Recycling Center Malfunction Stumps Engineers

Stock photo of Simsville's Recycling Center

Simsville’s prized recycling center, only opened three month ago, has ground to a halt due to a mysterious malfunction that have stumped engineers trying to fix the problem.

The brand new facility had only been operating for a short while before the the processing plants stopped working, and they haven’t worked since.
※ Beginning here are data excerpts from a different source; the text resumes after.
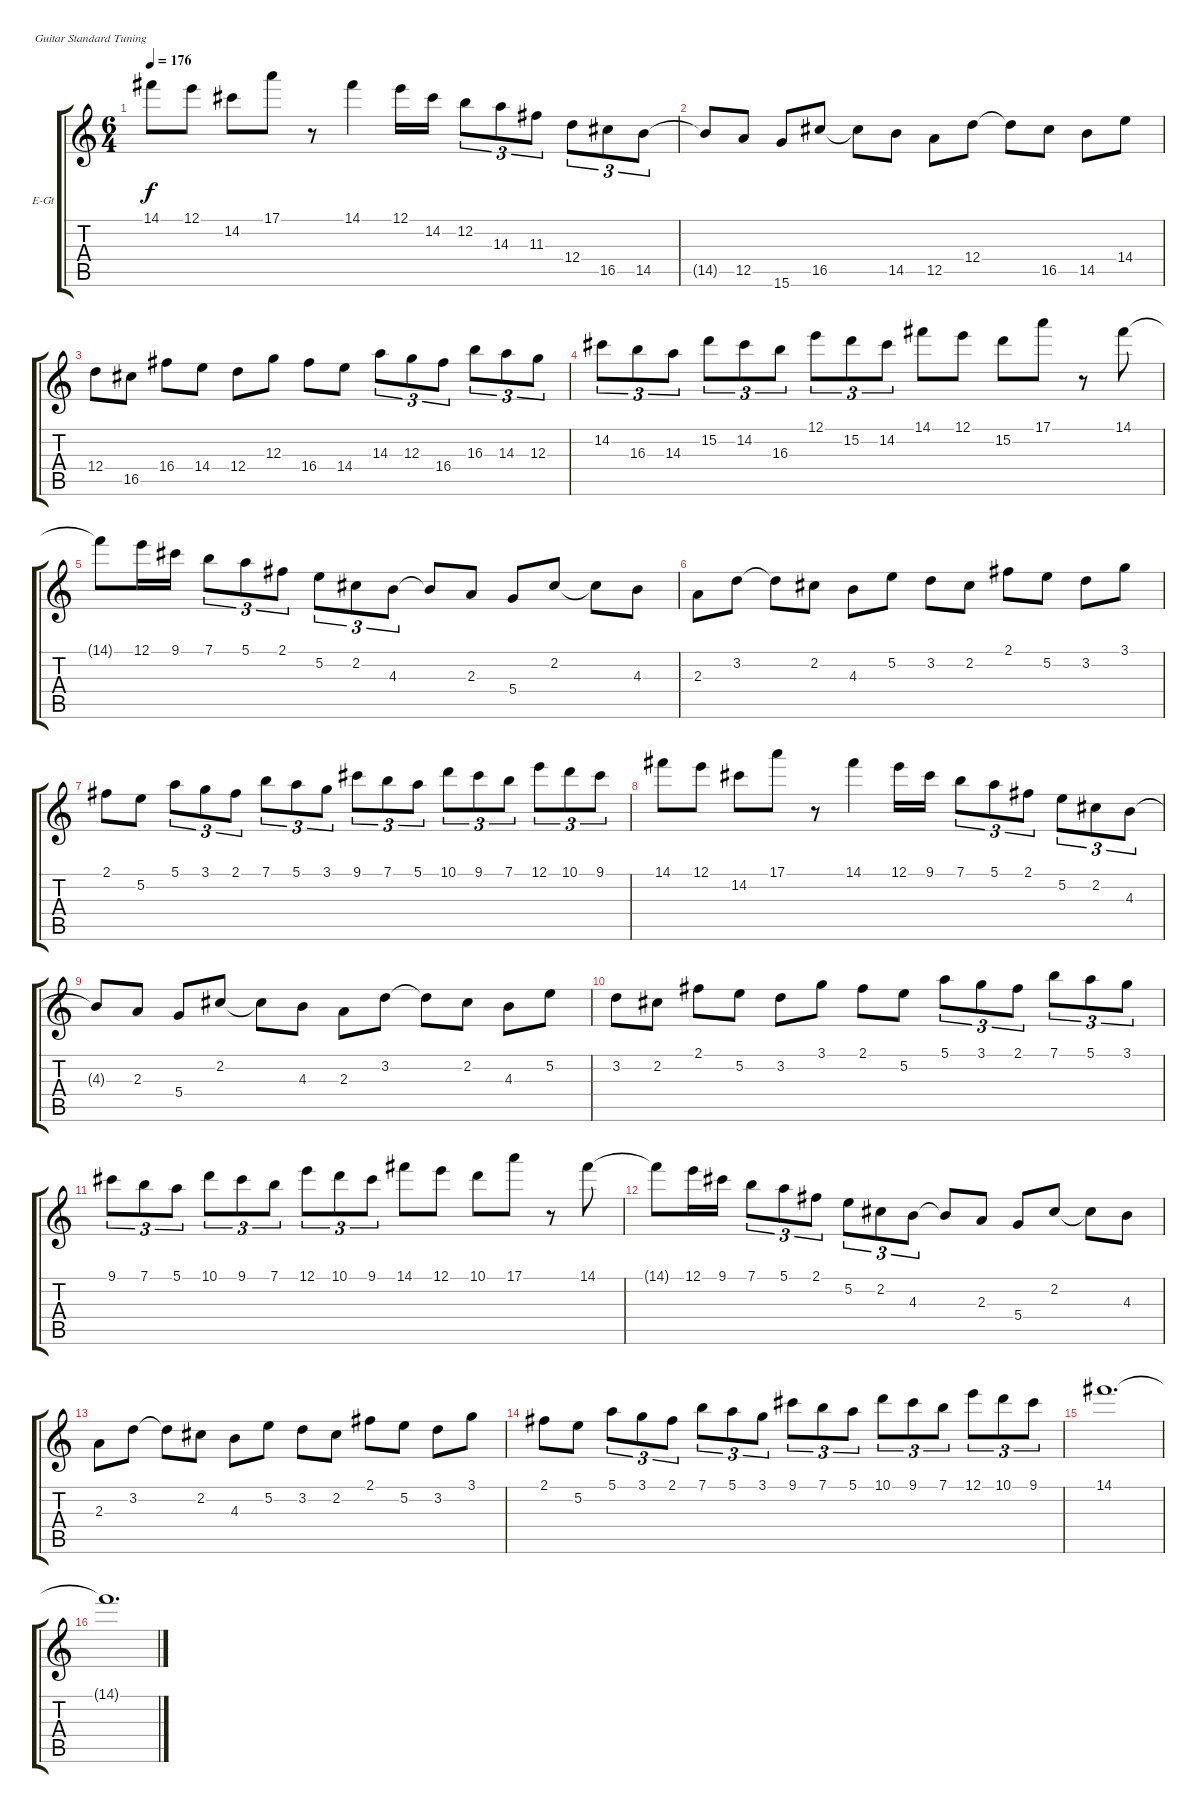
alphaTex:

\bracketExtendMode groupsimilarinstruments
\firstSystemTrackNameOrientation horizontal
\otherSystemsTrackNameOrientation horizontal
\track ("Guitar" "E-Gt") {instrument overdrivenguitar}
\staff {score tabs}
\tuning (E4 B3 G3 D3 A2 E2)
\ts (6 4)
\tempo 176
\clef g2
\ks c
14.1.8{dy f} 12.1.8 14.2.8 17.1.8 r.8 14.1.4 12.1.16 14.2.16 12.2.8{tu (3 2)} 14.3.8{tu (3 2)} 11.3.8{tu (3 2)} 12.4.8{tu (3 2)} 16.5.8{tu (3 2)} 14.5.8{tu (3 2)} |
14.5{t}.8 12.5.8 15.6.8 16.5.8 16.5{t}.8 14.5.8 12.5.8 12.4.8 12.4{t}.8 16.5.8 14.5.8 14.4.8 |
12.4.8 16.5.8 16.4.8 14.4.8 12.4.8 12.3.8 16.4.8 14.4.8 14.3.8{tu (3 2)} 12.3.8{tu (3 2)} 16.4.8{tu (3 2)} 16.3.8{tu (3 2)} 14.3.8{tu (3 2)} 12.3.8{tu (3 2)} |
14.2.8{tu (3 2)} 16.3.8{tu (3 2)} 14.3.8{tu (3 2)} 15.2.8{tu (3 2)} 14.2.8{tu (3 2)} 16.3.8{tu (3 2)} 12.1.8{tu (3 2)} 15.2.8{tu (3 2)} 14.2.8{tu (3 2)} 14.1.8 12.1.8 15.2.8 17.1.8 r.8 14.1.8 |
14.1{t}.8 12.1.16 9.1.16 7.1.8{tu (3 2)} 5.1.8{tu (3 2)} 2.1.8{tu (3 2)} 5.2.8{tu (3 2)} 2.2.8{tu (3 2)} 4.3.8{tu (3 2)} 4.3{t}.8 2.3.8 5.4.8 2.2.8 2.2{t}.8 4.3.8 |
2.3.8 3.2.8 3.2{t}.8 2.2.8 4.3.8 5.2.8 3.2.8 2.2.8 2.1.8 5.2.8 3.2.8 3.1.8 |
2.1.8 5.2.8 5.1.8{tu (3 2)} 3.1.8{tu (3 2)} 2.1.8{tu (3 2)} 7.1.8{tu (3 2)} 5.1.8{tu (3 2)} 3.1.8{tu (3 2)} 9.1.8{tu (3 2)} 7.1.8{tu (3 2)} 5.1.8{tu (3 2)} 10.1.8{tu (3 2)} 9.1.8{tu (3 2)} 7.1.8{tu (3 2)} 12.1.8{tu (3 2)} 10.1.8{tu (3 2)} 9.1.8{tu (3 2)} |
14.1.8 12.1.8 14.2.8 17.1.8 r.8 14.1.4 12.1.16 9.1.16 7.1.8{tu (3 2)} 5.1.8{tu (3 2)} 2.1.8{tu (3 2)} 5.2.8{tu (3 2)} 2.2.8{tu (3 2)} 4.3.8{tu (3 2)} |
4.3{t}.8 2.3.8 5.4.8 2.2.8 2.2{t}.8 4.3.8 2.3.8 3.2.8 3.2{t}.8 2.2.8 4.3.8 5.2.8 |
3.2.8 2.2.8 2.1.8 5.2.8 3.2.8 3.1.8 2.1.8 5.2.8 5.1.8{tu (3 2)} 3.1.8{tu (3 2)} 2.1.8{tu (3 2)} 7.1.8{tu (3 2)} 5.1.8{tu (3 2)} 3.1.8{tu (3 2)} |
9.1.8{tu (3 2)} 7.1.8{tu (3 2)} 5.1.8{tu (3 2)} 10.1.8{tu (3 2)} 9.1.8{tu (3 2)} 7.1.8{tu (3 2)} 12.1.8{tu (3 2)} 10.1.8{tu (3 2)} 9.1.8{tu (3 2)} 14.1.8 12.1.8 10.1.8 17.1.8 r.8 14.1.8 |
14.1{t}.8 12.1.16 9.1.16 7.1.8{tu (3 2)} 5.1.8{tu (3 2)} 2.1.8{tu (3 2)} 5.2.8{tu (3 2)} 2.2.8{tu (3 2)} 4.3.8{tu (3 2)} 4.3{t}.8 2.3.8 5.4.8 2.2.8 2.2{t}.8 4.3.8 |
2.3.8 3.2.8 3.2{t}.8 2.2.8 4.3.8 5.2.8 3.2.8 2.2.8 2.1.8 5.2.8 3.2.8 3.1.8 |
2.1.8 5.2.8 5.1.8{tu (3 2)} 3.1.8{tu (3 2)} 2.1.8{tu (3 2)} 7.1.8{tu (3 2)} 5.1.8{tu (3 2)} 3.1.8{tu (3 2)} 9.1.8{tu (3 2)} 7.1.8{tu (3 2)} 5.1.8{tu (3 2)} 10.1.8{tu (3 2)} 9.1.8{tu (3 2)} 7.1.8{tu (3 2)} 12.1.8{tu (3 2)} 10.1.8{tu (3 2)} 9.1.8{tu (3 2)} |
14.1.1{d} |
14.1{t}.1{d}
The recycling center converts recyclables into re-usable materials, including plastic and alloys, needed for Simsville’s fledgling processor manufacturing sector.

“It’s been a disaster,” says Maximilian Rodriguez, district manager for Tech Inc, a processor manufacturing company.

“We had been relying on a steady and cheap supply of alloys and plastics from the recycling plant, but now that we’ve had to import these raw materials, our margins have shrunk considerably, and that’s before you consider the logistic problems related to importing these materials,” Rodriguez added.

Simsville Recycling Co., the publicly owned entity in charge of managing the recycling center was unable to provide additional information on the plant’s closure. “We are still investigating all options at the moment,” said the company in a statement to The Simsville Bugle.

But an engineer who works at the plant, who wished to remain anonymous, has revealed some startling facts about the breakdown to The Bugle.

“The problem all started when Simsville Recycling Co. thought it would be a good idea to import the collected recycling from other cities in the Whitewater Valley region, as a way to offset the high cost of operating the plant. It may sound silly, but I suspect Whitewater Crossing’s recycling must somehow be incompatible with Simsville’s, and that’s causing these bad recyclables to cog up the entire line,” the engineer told us.

And the solution to the problem, the engineer says, might be drastic. And costly.

“At this moment, the best idea floated around by senior management is to bulldoze the entire plant and rebuild it, which seems drastic if you ask me,” explained our anonymous source, as he preferred an alternative method to fix the problem known in engineering circles as PATCH 2.0 (PATCH stands for Precision Automated Technique for Computerized Hydraulics, the 2.0 edition of which uses high pressure water and a series of hydraulic pumps to clean and restore reclamation lines to their original conditions).